__Work instruction__. Could you write out, without changes, the rows from the first one up to and including the row containing "66: (406, 354)"?

__Dataset entries__.
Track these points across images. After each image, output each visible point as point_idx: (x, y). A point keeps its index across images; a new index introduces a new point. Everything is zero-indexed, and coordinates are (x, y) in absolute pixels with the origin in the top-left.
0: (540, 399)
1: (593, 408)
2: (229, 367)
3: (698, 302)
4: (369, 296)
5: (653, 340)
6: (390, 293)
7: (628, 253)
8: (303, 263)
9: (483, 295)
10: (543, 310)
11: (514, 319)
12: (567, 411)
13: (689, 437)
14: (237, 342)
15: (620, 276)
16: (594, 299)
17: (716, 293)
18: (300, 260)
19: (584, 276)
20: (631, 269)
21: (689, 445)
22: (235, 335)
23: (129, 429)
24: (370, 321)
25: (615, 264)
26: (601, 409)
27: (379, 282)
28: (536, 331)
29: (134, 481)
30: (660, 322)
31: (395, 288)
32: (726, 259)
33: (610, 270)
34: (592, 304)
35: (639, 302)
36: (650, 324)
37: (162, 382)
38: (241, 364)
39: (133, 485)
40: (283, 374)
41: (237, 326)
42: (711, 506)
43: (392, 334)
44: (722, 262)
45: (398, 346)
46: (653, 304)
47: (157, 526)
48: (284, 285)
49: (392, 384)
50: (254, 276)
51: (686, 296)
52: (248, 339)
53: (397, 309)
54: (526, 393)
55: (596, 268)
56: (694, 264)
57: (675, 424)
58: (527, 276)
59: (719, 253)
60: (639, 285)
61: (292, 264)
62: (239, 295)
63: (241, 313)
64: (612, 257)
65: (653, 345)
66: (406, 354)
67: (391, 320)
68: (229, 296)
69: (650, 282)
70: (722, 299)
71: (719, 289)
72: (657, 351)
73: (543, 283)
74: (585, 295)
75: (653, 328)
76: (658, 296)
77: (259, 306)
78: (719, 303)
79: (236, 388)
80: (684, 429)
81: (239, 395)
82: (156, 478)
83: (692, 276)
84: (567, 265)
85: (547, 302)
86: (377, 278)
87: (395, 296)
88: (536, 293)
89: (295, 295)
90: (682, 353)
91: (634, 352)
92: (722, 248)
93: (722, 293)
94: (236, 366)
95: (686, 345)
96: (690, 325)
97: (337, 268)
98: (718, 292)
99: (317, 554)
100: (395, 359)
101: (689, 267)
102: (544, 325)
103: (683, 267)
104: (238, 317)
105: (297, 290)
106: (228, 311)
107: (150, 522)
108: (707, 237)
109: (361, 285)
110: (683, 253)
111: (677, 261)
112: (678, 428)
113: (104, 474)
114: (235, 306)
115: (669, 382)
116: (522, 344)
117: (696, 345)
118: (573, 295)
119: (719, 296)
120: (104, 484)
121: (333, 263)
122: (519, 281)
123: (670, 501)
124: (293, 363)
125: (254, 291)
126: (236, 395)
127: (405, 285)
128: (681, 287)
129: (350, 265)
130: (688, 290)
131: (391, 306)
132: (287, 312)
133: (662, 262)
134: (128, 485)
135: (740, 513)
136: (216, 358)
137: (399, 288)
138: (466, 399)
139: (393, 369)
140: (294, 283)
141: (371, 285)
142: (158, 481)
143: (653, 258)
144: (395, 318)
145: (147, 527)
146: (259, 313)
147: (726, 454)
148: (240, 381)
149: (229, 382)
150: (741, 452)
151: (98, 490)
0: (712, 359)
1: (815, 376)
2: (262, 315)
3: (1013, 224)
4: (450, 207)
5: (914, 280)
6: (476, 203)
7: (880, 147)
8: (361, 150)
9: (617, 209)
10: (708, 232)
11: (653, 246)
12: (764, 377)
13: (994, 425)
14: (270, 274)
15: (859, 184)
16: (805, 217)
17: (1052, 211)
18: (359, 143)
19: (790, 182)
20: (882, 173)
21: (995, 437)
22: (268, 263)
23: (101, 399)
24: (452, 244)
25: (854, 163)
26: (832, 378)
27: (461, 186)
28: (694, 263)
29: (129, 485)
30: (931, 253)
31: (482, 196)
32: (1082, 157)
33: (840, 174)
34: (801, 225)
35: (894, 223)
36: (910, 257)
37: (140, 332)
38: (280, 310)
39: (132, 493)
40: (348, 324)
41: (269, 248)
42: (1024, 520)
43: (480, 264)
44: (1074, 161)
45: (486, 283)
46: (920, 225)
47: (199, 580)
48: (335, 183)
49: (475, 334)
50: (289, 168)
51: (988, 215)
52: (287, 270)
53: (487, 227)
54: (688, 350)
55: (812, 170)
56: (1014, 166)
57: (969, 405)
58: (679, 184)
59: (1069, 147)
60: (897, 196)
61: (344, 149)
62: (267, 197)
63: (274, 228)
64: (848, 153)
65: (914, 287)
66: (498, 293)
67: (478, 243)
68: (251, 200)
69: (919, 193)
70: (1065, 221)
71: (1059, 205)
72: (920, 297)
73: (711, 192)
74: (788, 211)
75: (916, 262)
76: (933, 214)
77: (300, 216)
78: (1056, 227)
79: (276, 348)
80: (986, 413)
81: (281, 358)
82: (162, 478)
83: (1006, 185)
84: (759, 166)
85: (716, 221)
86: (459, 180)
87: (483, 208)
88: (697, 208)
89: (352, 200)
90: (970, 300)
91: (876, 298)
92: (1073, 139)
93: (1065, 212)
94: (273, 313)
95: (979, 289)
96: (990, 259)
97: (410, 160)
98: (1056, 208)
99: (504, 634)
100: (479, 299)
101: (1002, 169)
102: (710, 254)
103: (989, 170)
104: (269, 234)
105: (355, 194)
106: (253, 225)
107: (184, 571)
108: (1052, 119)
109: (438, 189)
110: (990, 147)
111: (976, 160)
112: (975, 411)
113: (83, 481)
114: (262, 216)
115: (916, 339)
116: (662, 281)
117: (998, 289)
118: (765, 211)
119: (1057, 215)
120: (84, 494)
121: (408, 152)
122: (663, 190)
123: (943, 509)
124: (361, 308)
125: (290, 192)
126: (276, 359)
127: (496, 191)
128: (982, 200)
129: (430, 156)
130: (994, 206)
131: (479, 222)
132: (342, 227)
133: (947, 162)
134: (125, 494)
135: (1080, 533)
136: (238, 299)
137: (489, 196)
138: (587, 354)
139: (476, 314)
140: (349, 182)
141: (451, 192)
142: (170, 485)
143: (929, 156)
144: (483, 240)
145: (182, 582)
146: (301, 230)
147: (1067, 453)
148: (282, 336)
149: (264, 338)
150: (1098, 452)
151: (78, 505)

__Solution to this problem__.
Track these points across images. After each image, output each visible point as point_idx: (x, y). A point keeps its index across images; a new index introduces a new point. Everything is zero-indexed, and coordinates are (x, y) in absolute pixels with the origin in the top-left.
0: (540, 399)
1: (593, 408)
2: (229, 367)
3: (698, 302)
4: (369, 296)
5: (653, 340)
6: (390, 293)
7: (628, 253)
8: (303, 263)
9: (483, 295)
10: (543, 310)
11: (514, 319)
12: (567, 411)
13: (689, 437)
14: (237, 342)
15: (620, 276)
16: (594, 299)
17: (716, 293)
18: (300, 260)
19: (584, 276)
20: (631, 269)
21: (689, 445)
22: (235, 335)
23: (129, 429)
24: (370, 321)
25: (615, 264)
26: (601, 409)
27: (379, 282)
28: (536, 331)
29: (134, 481)
30: (660, 322)
31: (395, 288)
32: (726, 259)
33: (610, 270)
34: (592, 304)
35: (639, 302)
36: (650, 324)
37: (162, 382)
38: (241, 364)
39: (133, 485)
40: (283, 374)
41: (237, 326)
42: (711, 506)
43: (392, 334)
44: (722, 262)
45: (398, 346)
46: (653, 304)
47: (157, 526)
48: (284, 285)
49: (392, 384)
50: (254, 276)
51: (686, 296)
52: (248, 339)
53: (397, 309)
54: (526, 393)
55: (596, 268)
56: (694, 264)
57: (675, 424)
58: (527, 276)
59: (719, 253)
60: (639, 285)
61: (292, 264)
62: (239, 295)
63: (241, 313)
64: (612, 257)
65: (653, 345)
66: (406, 354)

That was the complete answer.